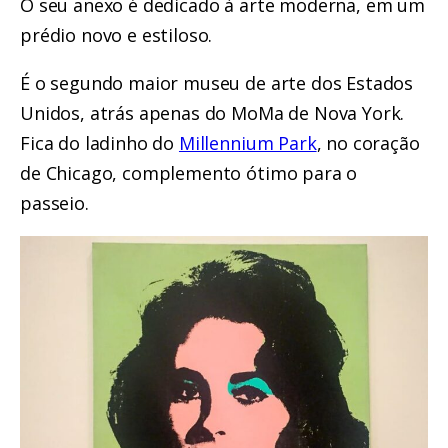
O seu anexo é dedicado à arte moderna, em um
prédio novo e estiloso.
É o segundo maior museu de arte dos Estados
Unidos, atrás apenas do MoMa de Nova York.
Fica do ladinho do
Millennium Park
, no coração
de Chicago, complemento ótimo para o
passeio.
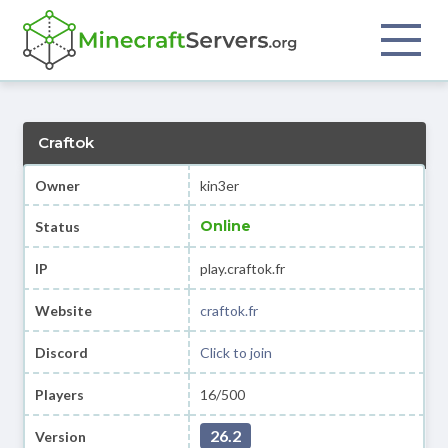
Craftok
Owner
kin3er
Online
Status
IP
play.craftok.fr
Website
craftok.fr
Discord
Click to join
Players
16/500
26.2
Version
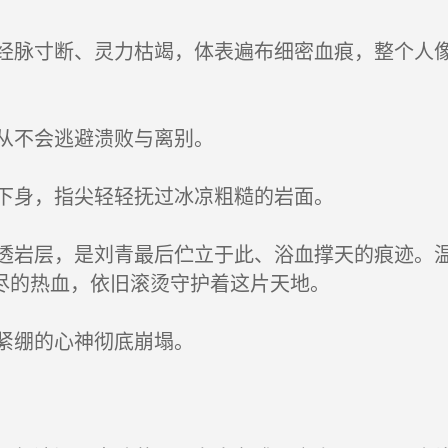
脉寸断、灵力枯竭，体表遍布细密血痕，整个人像
。
从不会逃避溃败与离别。
下身，指尖轻轻抚过冰凉粗糙的岩面。
岩层，是刘青最后伫立于此、浴血撑天的痕迹。温
尽的热血，依旧滚烫守护着这片天地。
紧绷的心神彻底崩塌。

○ ○ ○ ○ ○ ○ ○

:: Exercise ::
From the entries above, extract each line containing "arte".

:: Output for this task ::
O seu anexo é dedicado à arte moderna, em um
É o segundo maior museu de arte dos Estados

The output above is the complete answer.